### [What the task asks]
Please count how many lines below contain the word "Ellipse" and give nothing but that figure.

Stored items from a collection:
------------------------------------

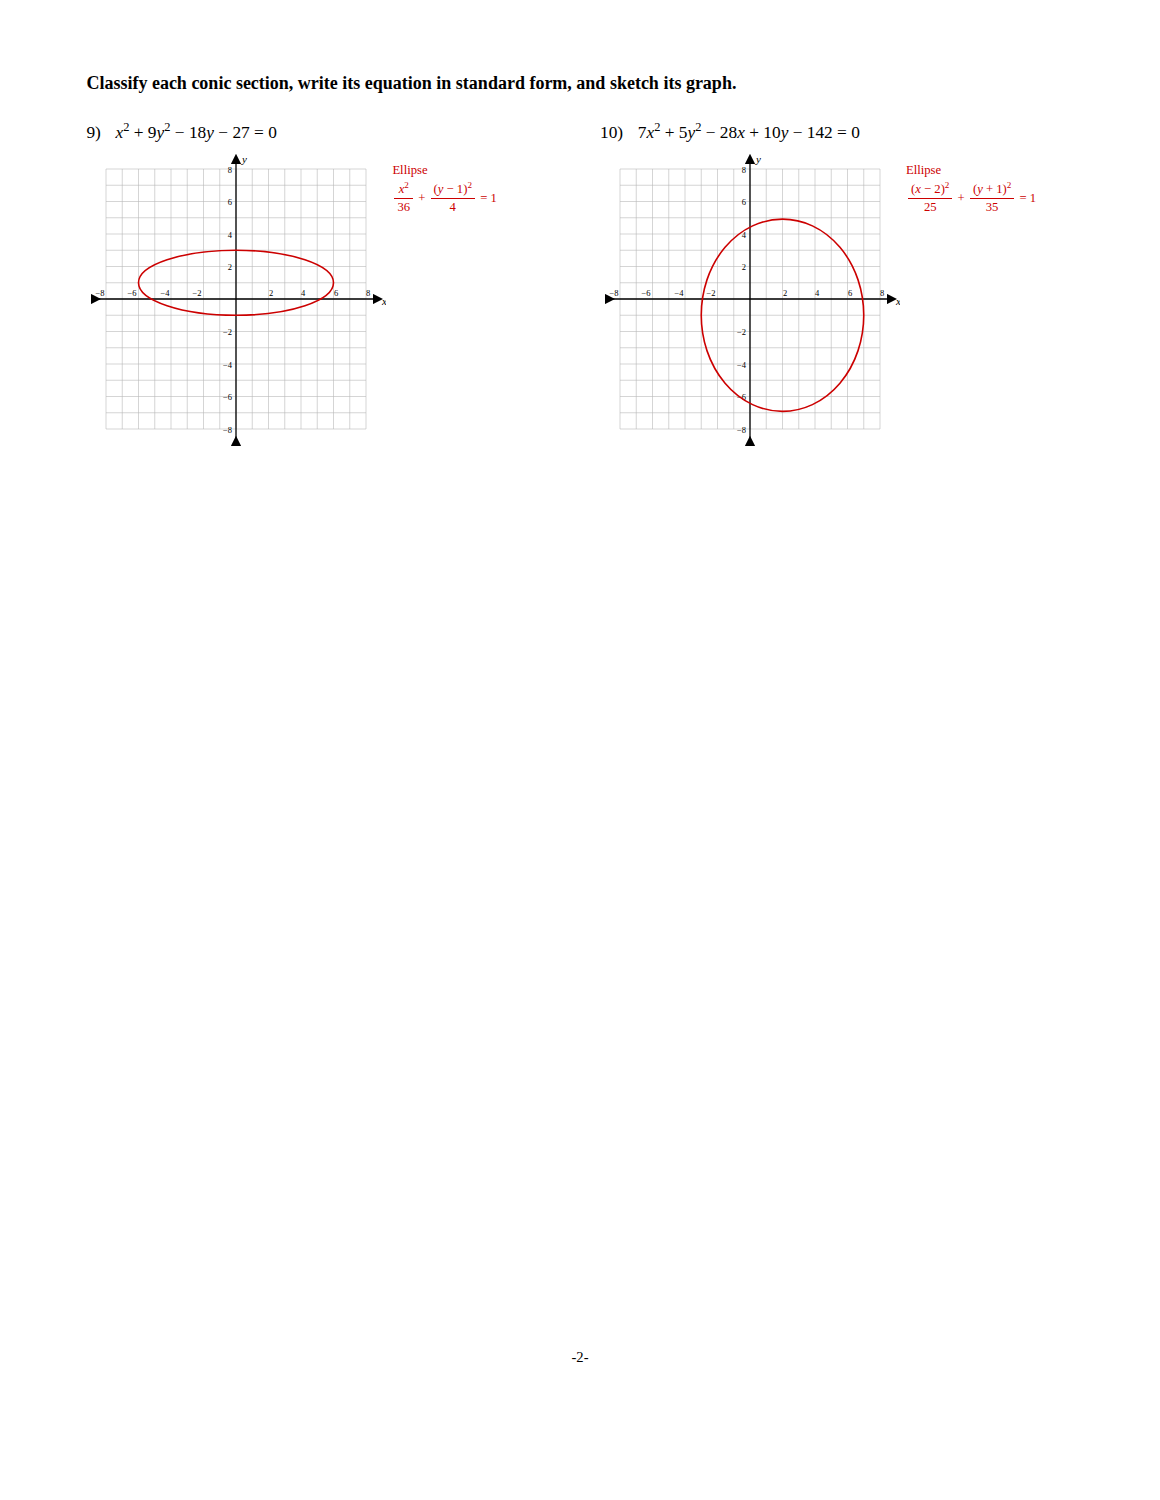Classify each conic section, write its equation in standard form, and sketch its graph.
9) x2 + 9y2 − 18y − 27 = 0
x y −8 −6 −4 −2 2 4 6 8 8 6 4 2 −2 −4 −6 −8
Ellipse x236 + (y − 1)24 = 1
10) 7x2 + 5y2 − 28x + 10y − 142 = 0
x y −8 −6 −4 −2 2 4 6 8 8 6 4 2 −2 −4 −6 −8
Ellipse (x − 2)225 + (y + 1)235 = 1
-2-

------------------------------------

### [Reply to the exercise]
2